A ministra do Meio Ambiente e Mudança do Clima, Marina Silva, foi homenageada em Nova York nesta segunda-feira (22) com o Prêmio por Liderança Excepcional em Conservação, concedido pela Wildlife Conservation Society (WCS). A distinção, criada em 2012, reconhece personalidades de atuação notável na preservação ambiental e na proteção da vida humana, e pela primeira vez foi entregue a uma brasileira.
A cerimônia ocorreu no Zoológico do Central Park, como parte da programação da Semana do Clima de Nova York, um dos eventos mais relevantes da agenda internacional sobre sustentabilidade. A premiação já foi entregue anteriormente a líderes de peso, como Hillary Clinton, o naturalista britânico David Attenborough e o ex-prefeito de Nova York e enviado da ONU para ação climática, Michael Bloomberg. Marina recebeu o prêmio das mãos de Adam Falk, presidente e CEO da WCS, que exaltou a trajetória da ministra como símbolo de coragem e compromisso na defesa da biodiversidade e dos povos tradicionais.
Reconhecimento à trajetória ambiental
Ao discursar, Marina Silva destacou que a homenagem não se restringe à sua atuação individual, mas reflete o papel estratégico do Brasil na agenda ambiental global, sobretudo em um momento decisivo para o enfrentamento da crise climática. Ela lembrou que, desde o início do atual governo, o país conseguiu resultados expressivos.

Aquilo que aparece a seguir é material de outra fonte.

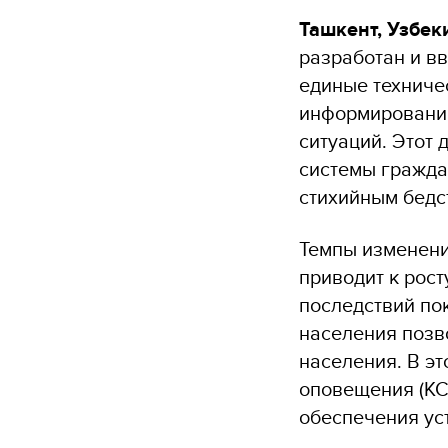
Ташкент, Узбек
разработан и в
единые техниче
информирования
ситуаций. Этот
системы гражда
стихийным бедс
Темпы изменени
приводит к рост
последствий по
населения позв
населения. В э
оповещения (КС
обеспечения ус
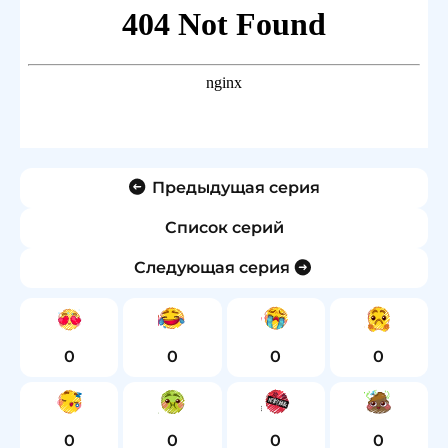
Предыдущая серия
Список серий
Следующая серия
0
0
0
0
0
0
0
0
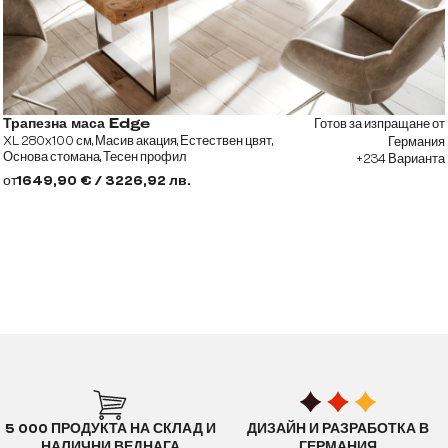
Готов за изпращане от
Трапезна маса Edge
XL 280x100 см, Масив акация, Естествен цвят,
Германия
Основа стомана, Тесен профил
+234 Варианта
от
1649,90 € / 3226,92 лв.
5 000 ПРОДУКТА НА СКЛАД И
ДИЗАЙН И РАЗРАБОТКА В
НАЛИЧНИ ВЕДНАГА
ГЕРМАНИЯ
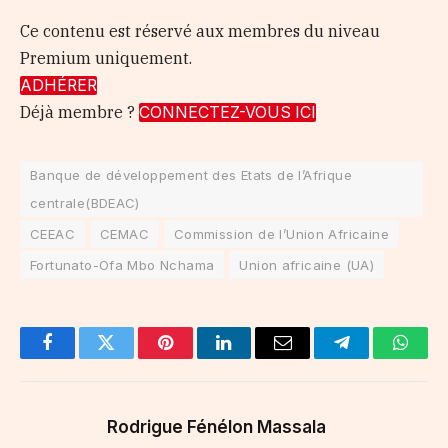
Ce contenu est réservé aux membres du niveau
Premium uniquement.
ADHÉRER
Déjà membre ?
CONNECTEZ-VOUS ICI
Banque de développement des Etats de l’Afrique
centrale(BDEAC)
CEEAC
CEMAC
Commission de l’Union Africaine
Fortunato-Ofa Mbo Nchama
Union africaine (UA)
Facebook
Twitter
Pinterest
LinkedIn
Email
Telegram
Whats
Rodrigue Fénélon Massala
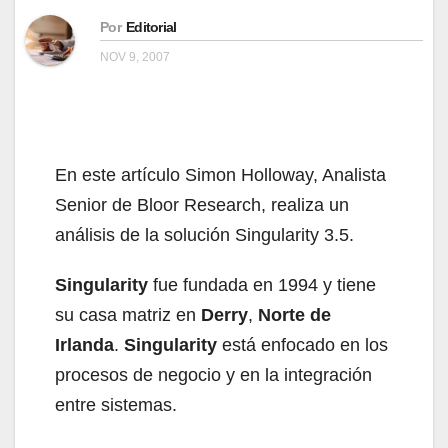
Por
Editorial
NOV 9, 2007
En este artículo Simon Holloway, Analista
Senior de Bloor Research, realiza un
análisis de la solución Singularity 3.5.
Singularity
fue fundada en 1994 y tiene
su casa matriz en
Derry
,
Norte de
Irlanda
.
Singularity
está enfocado en los
procesos de negocio y en la integración
entre sistemas.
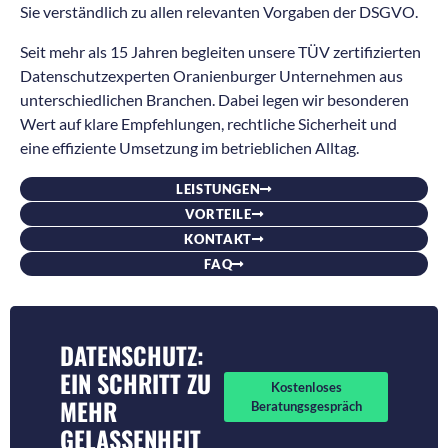
Sie verständlich zu allen relevanten Vorgaben der DSGVO.
Seit mehr als 15 Jahren begleiten unsere TÜV zertifizierten
Datenschutzexperten Oranienburger Unternehmen aus
unterschiedlichen Branchen. Dabei legen wir besonderen
Wert auf klare Empfehlungen, rechtliche Sicherheit und
eine effiziente Umsetzung im betrieblichen Alltag.
LEISTUNGEN
VORTEILE
KONTAKT
FAQ
DATENSCHUTZ:
EIN SCHRITT ZU
Kostenloses
MEHR
Beratungsgespräch
GELASSENHEIT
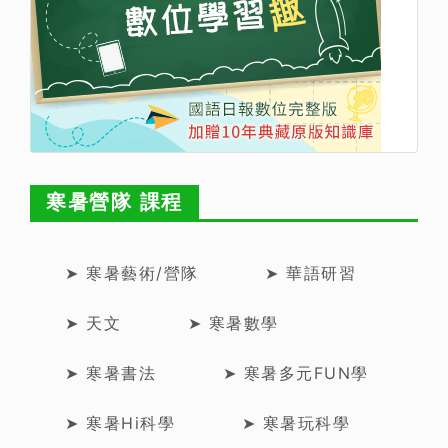
寒暑營隊 課程
➤ 寒暑藝術/營隊
➤ 華語研習
➤ 天文
➤ 寒暑數學
➤ 寒暑書法
➤ 寒暑多元FUN學
➤ 寒暑Hi科學
➤ 寒暑玩科學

“Desde que o presidente Lula reassumiu o cargo, alcançamos uma redução de 46% no desmatamento da Amazônia, apresentamos uma nova Contribuição Nacionalmente Determinada (NDC) alinhada à meta de 1,5ºC, construímos políticas voltadas para povos indígenas e comunidades locais, e criamos mecanismos econômicos inovadores, como o Fundo Florestas Tropicais para Sempre, que pode beneficiar até 70 países detentores de florestas tropicais”, afirmou.
Para Marina, integrar economia e ecologia é o maior desafio contemporâneo. “Não há futuro próspero e sustentável para a humanidade sem essa integração. É o caminho que orienta cada esforço pessoal e coletivo do ministério e das instituições que compõem a política ambiental brasileira”, completou.
O simbolismo do prêmio
O reconhecimento internacional acontece às vésperas da COP30, Conferência das Nações Unidas sobre o Clima, que será realizada em novembro em Belém, no Pará. O Brasil terá papel central na condução das negociações, e Marina Silva será uma das principais vozes do país. A homenagem, segundo analistas, reforça a credibilidade da liderança brasileira e projeta o país como ator indispensável na busca por soluções climáticas globais.

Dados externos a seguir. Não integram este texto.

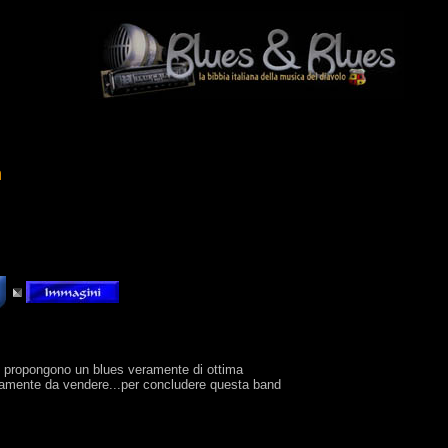
n
gun propongono un blues veramente di ottima
eramente da vendere...per concludere questa band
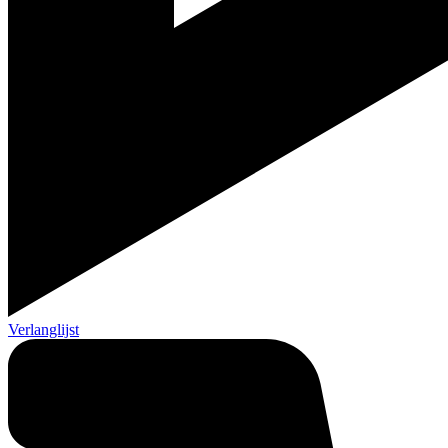
Verlanglijst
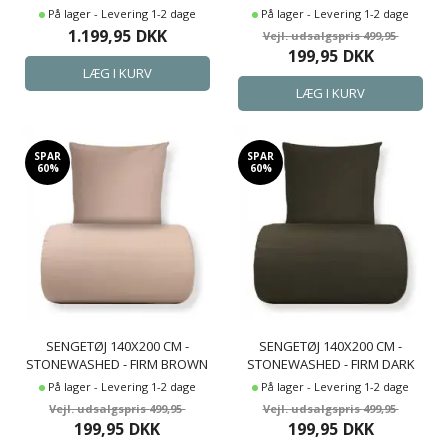
På lager - Levering 1-2 dage
På lager - Levering 1-2 dage
1.199,95
DKK
499,95
199,95
DKK
SPAR
SPAR
60%
60%
SENGETØJ 140X200 CM -
SENGETØJ 140X200 CM -
STONEWASHED - FIRM BROWN
STONEWASHED - FIRM DARK
BROWN
På lager - Levering 1-2 dage
På lager - Levering 1-2 dage
499,95
499,95
199,95
DKK
199,95
DKK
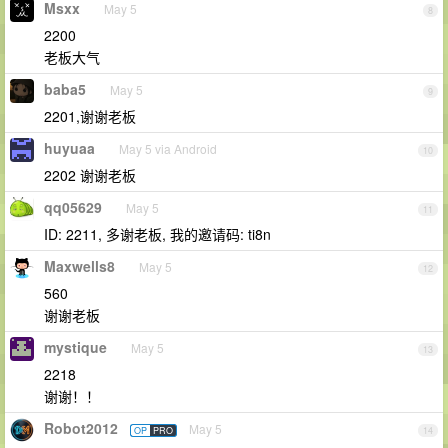
Msxx
May 5
8
2200
老板大气
baba5
May 5
9
2201,谢谢老板
huyuaa
May 5 via Android
10
2202 谢谢老板
qq05629
May 5
11
ID: 2211, 多谢老板, 我的邀请码: ti8n
Maxwells8
May 5
12
560
谢谢老板
mystique
May 5
13
2218
谢谢！！
Robot2012
May 5
OP
PRO
14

Para Adam Falk, a trajetória de Marina é exemplo para o mundo. “Sua liderança mostra o que é possível quando ambição, coragem e experiência se unem em defesa da natureza, do clima global e dos direitos das populações indígenas e tradicionais”, afirmou.
Outras homenagens e o legado de Thomas Lovejoy
Na mesma cerimônia, a WCS entregou o Prêmio Thomas E. Lovejoy a Martin von Hildebrand, antropólogo e etnólogo que há cinco décadas atua em defesa dos povos indígenas e da Amazônia. O prêmio presta homenagem ao cientista estadunidense Thomas Lovejoy, especialista em biodiversidade e profundo conhecedor da Amazônia, falecido em 2021.
A distinção, concedida em parceria com Conservação Internacional, WWF e Fundo Global para o Meio Ambiente, simboliza a continuidade do legado científico e político de Lovejoy, que defendia a preservação da floresta como chave para a estabilidade climática global.
A dimensão política e global da premiação
A conquista de Marina Silva se insere em um cenário internacional de crescente pressão por medidas mais rigorosas contra a devastação ambiental e pelo cumprimento dos acordos climáticos. O Brasil, como detentor da maior floresta tropical do planeta, desempenha papel essencial nesse processo. A redução do desmatamento e os avanços em políticas de proteção à biodiversidade reforçam a imagem de liderança do país, embora os desafios permaneçam significativos diante das ameaças de retrocesso e da pressão por exploração econômica de recursos naturais.
Especialistas avaliam que a presença de Marina no centro das discussões internacionais projeta não apenas o Brasil, mas também a luta histórica de povos tradicionais e ambientalistas que, há décadas, enfrentam riscos pessoais e políticos para proteger a Amazônia.
A premiação em Nova York consolida sua trajetória como uma das figuras mais influentes do debate ambiental mundial e simboliza o reconhecimento de que o futuro do planeta passa, inevitavelmente, pela preservação da maior floresta tropical do mundo.